Verzoekende partij: Europese Commissie (vertegenwoordigers: D. Nardi, G. von Rintelen en S. Pardo Quintillán, gemachtigden)

Verwerende partij: Koninkrijk Spanje

Conclusies

vaststellen dat het Koninkrijk Spanje, door niet uiterlijk op 6 mei 2008 de wettelijke en bestuursrechtelijke bepalingen vast te stellen die noodzakelijk zijn om te voldoen aan artikel 63, lid 1, van richtlijn (EU) 2016/680/EG van het Europees Parlement en de Raad van 27 april 2016 betreffende de bescherming van natuurlijke personen in verband met de verwerking van persoonsgegevens door bevoegde autoriteiten met het oog op de voorkoming, het onderzoek, de opsporing en de vervolging van strafbare feiten of de tenuitvoerlegging van straffen, en betreffende het vrije verkeer van die gegevens en tot intrekking van kaderbesluit 2008/977/JBZ van de Raad1 , de krachtens artikel 63, lid 1, van deze richtlijn op hem rustende verplichtingen niet is nagekomen;

het Koninkrijk Spanje overeenkomstig artikel 260, lid 3, VWEU een dwangsom opleggen van 89 548,20 EUR per dag – te betalen op een door de Commissie aan te geven rekening – vanaf de datum van de uitspraak van het arrest waarbij wordt vastgesteld dat de verplichting om de bepalingen vast te stellen die nodig zijn om te voldoen aan richtlijn (EU) 2016/680, of in elk geval de verplichting om deze bepalingen aan de Commissie mee te delen, niet is nagekomen;

het Koninkrijk Spanje overeenkomstig artikel 260, lid 3, VWEU veroordelen tot betaling – op een door de Commissie aan te geven rekening – van een forfaitaire som die overeenstemt met een dagtarief van 21 321,00 EUR, vermenigvuldigd met het aantal dagen dat de inbreuk voortduurt, wanneer dit bedrag het minimumbedrag van 5 290 000 EUR overschrijdt;

Het Koninkrijk Spanje verwijzen in de kosten.

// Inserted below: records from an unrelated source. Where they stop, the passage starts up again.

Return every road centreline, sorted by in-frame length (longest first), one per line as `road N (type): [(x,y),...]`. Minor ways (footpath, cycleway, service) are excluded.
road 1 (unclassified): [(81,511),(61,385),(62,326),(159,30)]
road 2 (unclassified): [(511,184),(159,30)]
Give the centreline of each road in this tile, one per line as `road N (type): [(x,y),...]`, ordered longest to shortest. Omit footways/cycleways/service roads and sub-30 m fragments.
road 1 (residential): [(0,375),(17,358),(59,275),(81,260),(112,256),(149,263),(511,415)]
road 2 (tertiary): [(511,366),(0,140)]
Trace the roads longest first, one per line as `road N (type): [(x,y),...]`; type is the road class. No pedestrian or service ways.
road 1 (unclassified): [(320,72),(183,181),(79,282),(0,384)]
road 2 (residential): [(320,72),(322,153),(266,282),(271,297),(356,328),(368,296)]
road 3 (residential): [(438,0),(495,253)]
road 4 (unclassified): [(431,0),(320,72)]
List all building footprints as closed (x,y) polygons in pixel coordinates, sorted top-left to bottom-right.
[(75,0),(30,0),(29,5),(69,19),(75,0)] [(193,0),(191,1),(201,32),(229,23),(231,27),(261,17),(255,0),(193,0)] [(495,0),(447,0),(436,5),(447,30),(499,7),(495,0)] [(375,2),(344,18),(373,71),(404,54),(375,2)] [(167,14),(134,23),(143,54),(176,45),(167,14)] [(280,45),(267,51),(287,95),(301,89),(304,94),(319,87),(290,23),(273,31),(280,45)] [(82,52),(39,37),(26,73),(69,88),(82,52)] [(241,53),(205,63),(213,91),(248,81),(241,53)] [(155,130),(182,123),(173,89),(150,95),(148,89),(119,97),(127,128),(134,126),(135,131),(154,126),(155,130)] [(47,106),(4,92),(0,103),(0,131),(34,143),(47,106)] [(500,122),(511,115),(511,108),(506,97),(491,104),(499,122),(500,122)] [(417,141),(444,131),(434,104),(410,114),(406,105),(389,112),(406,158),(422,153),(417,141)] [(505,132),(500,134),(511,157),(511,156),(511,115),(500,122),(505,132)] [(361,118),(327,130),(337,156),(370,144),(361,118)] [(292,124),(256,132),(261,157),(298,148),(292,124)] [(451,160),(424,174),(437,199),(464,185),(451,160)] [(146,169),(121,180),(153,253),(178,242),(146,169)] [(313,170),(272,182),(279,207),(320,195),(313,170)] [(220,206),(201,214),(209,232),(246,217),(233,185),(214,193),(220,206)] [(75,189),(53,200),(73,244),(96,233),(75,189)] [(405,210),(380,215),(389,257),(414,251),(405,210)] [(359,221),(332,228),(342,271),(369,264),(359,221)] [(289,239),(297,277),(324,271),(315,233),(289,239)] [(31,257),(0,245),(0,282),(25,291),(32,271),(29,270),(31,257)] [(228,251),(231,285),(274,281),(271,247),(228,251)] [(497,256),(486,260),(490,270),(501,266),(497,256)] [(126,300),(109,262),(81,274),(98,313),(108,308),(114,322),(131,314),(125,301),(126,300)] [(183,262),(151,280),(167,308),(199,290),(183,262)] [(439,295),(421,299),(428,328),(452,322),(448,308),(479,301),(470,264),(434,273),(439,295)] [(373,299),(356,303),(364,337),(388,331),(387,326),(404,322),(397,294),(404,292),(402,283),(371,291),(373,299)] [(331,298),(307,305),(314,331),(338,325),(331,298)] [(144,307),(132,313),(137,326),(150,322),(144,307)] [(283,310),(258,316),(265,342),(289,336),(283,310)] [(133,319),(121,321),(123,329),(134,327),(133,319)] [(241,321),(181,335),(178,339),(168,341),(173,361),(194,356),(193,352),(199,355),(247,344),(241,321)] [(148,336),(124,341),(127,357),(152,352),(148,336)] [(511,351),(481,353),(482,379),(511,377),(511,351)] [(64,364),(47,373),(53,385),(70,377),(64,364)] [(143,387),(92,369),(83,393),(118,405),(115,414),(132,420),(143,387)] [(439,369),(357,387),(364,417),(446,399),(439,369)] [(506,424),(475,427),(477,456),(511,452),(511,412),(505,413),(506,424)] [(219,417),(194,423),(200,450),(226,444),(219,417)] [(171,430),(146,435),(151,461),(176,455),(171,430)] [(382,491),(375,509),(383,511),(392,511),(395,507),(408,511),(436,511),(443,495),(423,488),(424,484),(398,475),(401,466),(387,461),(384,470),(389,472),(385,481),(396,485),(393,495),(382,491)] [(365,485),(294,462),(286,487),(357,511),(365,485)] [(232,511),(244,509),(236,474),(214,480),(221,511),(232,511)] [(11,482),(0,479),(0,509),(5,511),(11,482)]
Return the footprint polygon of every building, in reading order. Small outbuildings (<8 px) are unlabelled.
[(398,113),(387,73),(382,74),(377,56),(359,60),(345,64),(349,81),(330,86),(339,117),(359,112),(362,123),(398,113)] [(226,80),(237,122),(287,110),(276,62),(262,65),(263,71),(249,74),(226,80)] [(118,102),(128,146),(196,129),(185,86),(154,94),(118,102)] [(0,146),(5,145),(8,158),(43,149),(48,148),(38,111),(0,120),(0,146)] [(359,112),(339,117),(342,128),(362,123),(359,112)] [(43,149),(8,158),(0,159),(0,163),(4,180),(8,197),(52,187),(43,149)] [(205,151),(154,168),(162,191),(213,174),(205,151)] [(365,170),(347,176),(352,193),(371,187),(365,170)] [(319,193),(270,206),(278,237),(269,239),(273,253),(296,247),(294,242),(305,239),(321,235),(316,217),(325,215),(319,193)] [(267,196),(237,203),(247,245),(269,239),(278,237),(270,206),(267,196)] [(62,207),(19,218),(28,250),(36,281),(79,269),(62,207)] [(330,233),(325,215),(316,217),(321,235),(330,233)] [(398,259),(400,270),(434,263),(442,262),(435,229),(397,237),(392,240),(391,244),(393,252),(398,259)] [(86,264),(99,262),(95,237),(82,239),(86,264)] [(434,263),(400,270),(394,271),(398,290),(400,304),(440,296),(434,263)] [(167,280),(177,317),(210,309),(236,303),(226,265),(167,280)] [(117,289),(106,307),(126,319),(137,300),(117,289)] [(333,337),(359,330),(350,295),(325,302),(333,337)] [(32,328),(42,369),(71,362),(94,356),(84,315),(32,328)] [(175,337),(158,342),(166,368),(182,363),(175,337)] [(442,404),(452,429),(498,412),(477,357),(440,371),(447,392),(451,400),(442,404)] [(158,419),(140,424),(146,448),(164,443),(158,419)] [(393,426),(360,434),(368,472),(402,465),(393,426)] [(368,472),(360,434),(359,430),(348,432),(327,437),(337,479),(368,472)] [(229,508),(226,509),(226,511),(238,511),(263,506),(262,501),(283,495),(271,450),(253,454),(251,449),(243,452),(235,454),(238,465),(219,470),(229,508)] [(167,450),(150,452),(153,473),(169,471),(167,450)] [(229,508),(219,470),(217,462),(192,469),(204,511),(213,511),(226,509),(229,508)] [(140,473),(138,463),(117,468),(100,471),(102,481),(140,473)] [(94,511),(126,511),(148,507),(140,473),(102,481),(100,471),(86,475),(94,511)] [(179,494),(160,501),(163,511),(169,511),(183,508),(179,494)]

Middelen en voornaamste argumenten

Overeenkomstig artikel 63, lid 1, van richtlijn (EU) 2016/680 dienden de lidstaten uiterlijk op 6 mei 2018 verplicht de nodige wettelijke en bestuursrechtelijke bepalingen vast te stellen en bekend te maken om aan deze richtlijn te voldoen, en deze bepalingen onverwijld aan de Commissie mee te delen.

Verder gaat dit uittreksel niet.